Pour une fois, je vais éviter de taper sur l'art contemporain pour vous tenir au courant d'une censure dont l'actuel directeur de l'ENSBA (Ecole Nationale Supérieure d'Art Contemporain), ancien conservateur du MAC de Bordeaux, est victime.

http://www.cawa.fr/soutien-a-henry-clau ... 00712.html
NOS LIBERTÉS - NOS DROITS

Nous tous, artistes, chercheurs, créateurs, intellectuels, diffuseurs, travaillant dans le domaine des arts, nous alarmons aujourd’hui des menaces qui pèsent sur nos libertés de pensée, de création et d’expression.

La mise en examen de Henry-Claude Cousseau, Conservateur général du Patrimoine, ancien Chef de l’Inspection générale des Musées de France, ancien Directeur des Musées de la Ville de Nantes, ancien Directeur des Musées de la Ville de Bordeaux, Directeur de l’École nationale supérieure des Beaux-arts de Paris, historien de l’art renommé, des chefs de : DIFFUSION DE MESSAGE VIOLENT, PORNOGRAPHIQUE OU CONTRAIRE À LA DIGNITÉ, ACCESSIBLE À UN MINEUR : DIFFUSION DE

L’IMAGE D’UN MINEUR PRÉSENTANT UN CARACTÈRE PORNOGRAPHIQUE, comme ancien Directeur du CapcMusée d’art contemporain ayant présenté l’exposition Présumés innocents : l’art contemporain et l’enfance en 2000 à Bordeaux, nous concerne tous et nous lui exprimons notre soutien.

Alors que les media, la publicité et tous leurs supports urbains utilisent les images de la violence au service de mobiles commerciaux et les diffusent massivement, nous nous indignons que soit nié le statut, durement conquis au fil des siècles dans notre civilisation, des oeuvres d’art, de ceux qui les produisent et de ceux qui les accompagnent.

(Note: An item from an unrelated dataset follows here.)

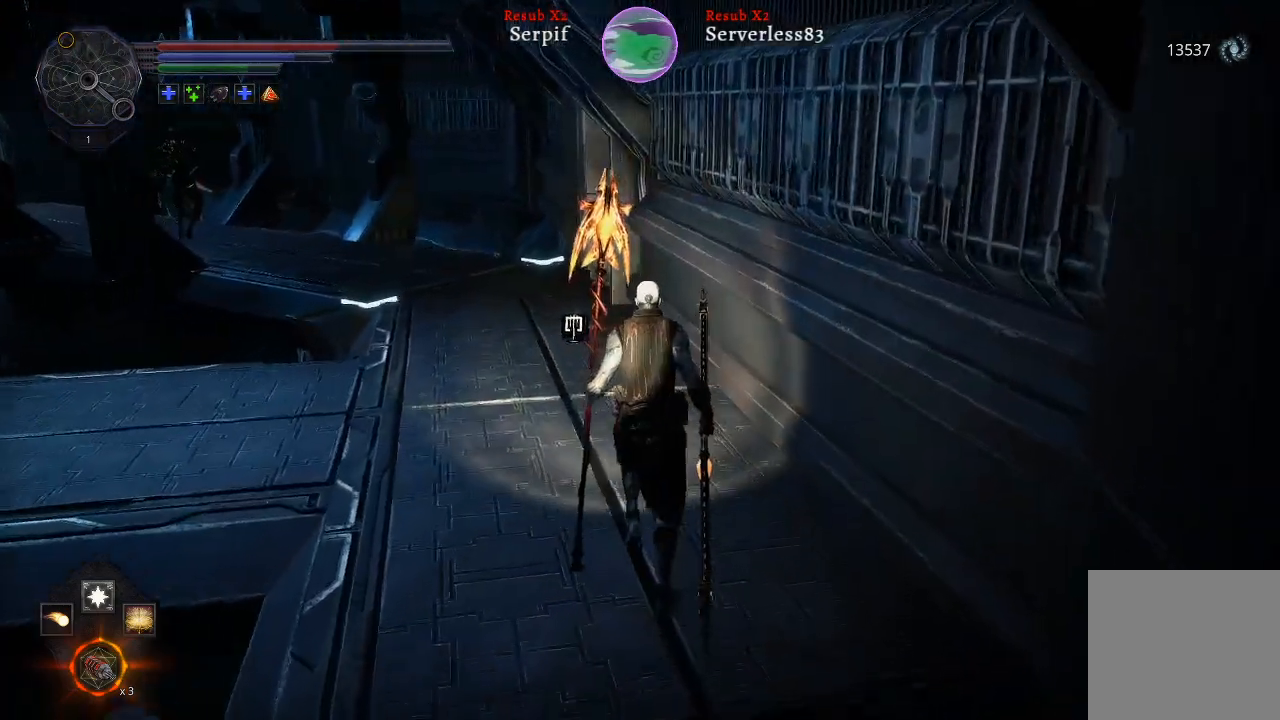
{"buttons": [], "left_stick": "up", "right_stick": "center", "events": [[283, "right_stick", "left"], [467, "right_stick", "center"]]}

Cette mise en examen nous concerne tous, comme elle concerne chaque citoyen car la liberté est un bien commun et la création artistique, l’inaliénable expression d’une culture.

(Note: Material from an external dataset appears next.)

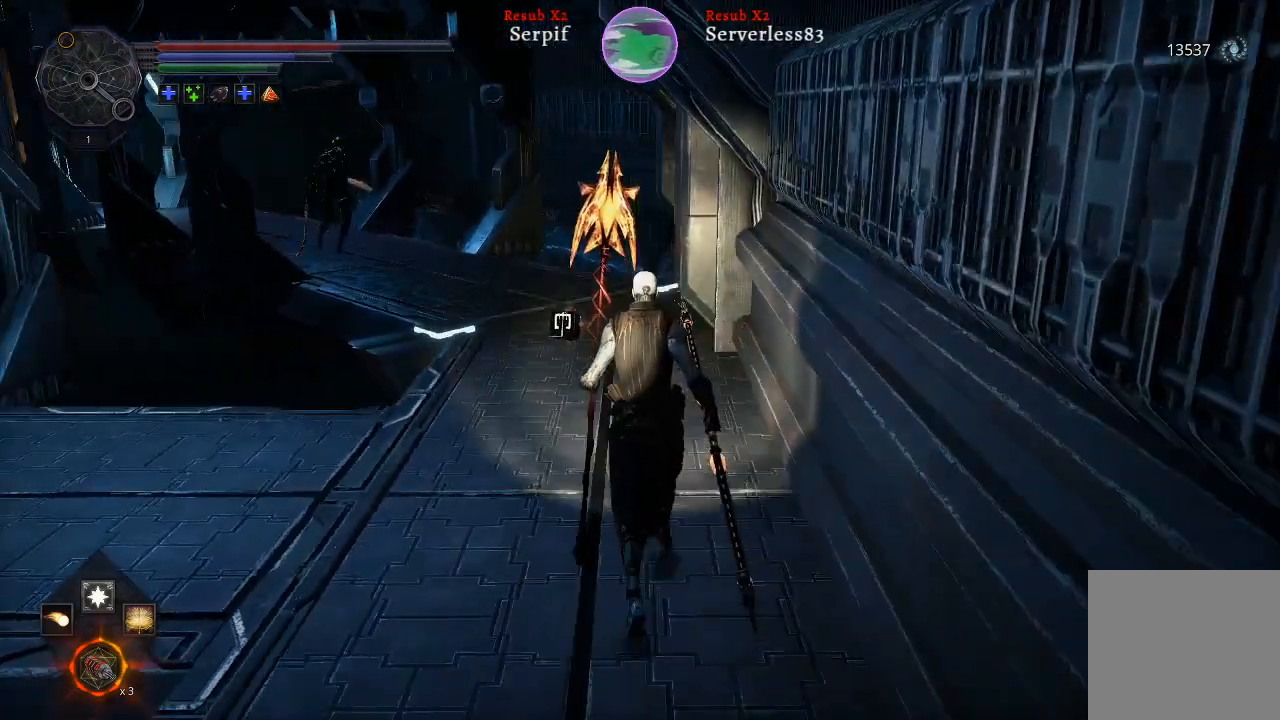
{"buttons": [], "left_stick": "center", "right_stick": "center", "events": [[83, "left_stick", "center"], [100, "R3", "down"], [217, "R3", "up"]]}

Signataires de cet appel nous affirmons notre entière solidarité à Henry-Claude Cousseau.

Si vous souhaitez vous joindre à cet appel, indiquez vos : nom, qualité, ville. Et renvoyez ceci à l’adresse suivante :

noslibertes-nosdroits@aliceadsl.fr
Voir aussi :

http://www.agoravox.fr/article.php3?id_article=15872
L’art présumé coupable

Au nom de la protection de l’enfance, l’ancien directeur des musées de Bordeaux est mis en examen pour «diffusion d’images à caractère pornographique» et «corruption de mineurs». Une dérive moralisante de plus dans une époque de plus en plus aseptisée et lisse.

« Présumés innocents. L’art contemporain et l’enfance », tel était le titre d’une exposition qui eut lieu du 8 juin au 1er octobre 2000, au Musée d’art contemporain de Bordeaux. L’exposition réunissait quelque deux cents œuvres d’artistes internationaux autour du thème de l’enfance. Six ans plus tard, le directeur des musées de l’époque (aujourd’hui directeur de l’Ecole nationale des Beaux-arts de Paris), Henry-Claude Cousseau, a été mis en examen pour « diffusion d’images à caractère pornographique » et « corruption de mineur ». « Si on se met en tête de fixer des limites pour l’art, qui va les définir, où va-t-on les placer ? Ce serait un inacceptable retour en arrière », a-t-il réagi, abasourdi.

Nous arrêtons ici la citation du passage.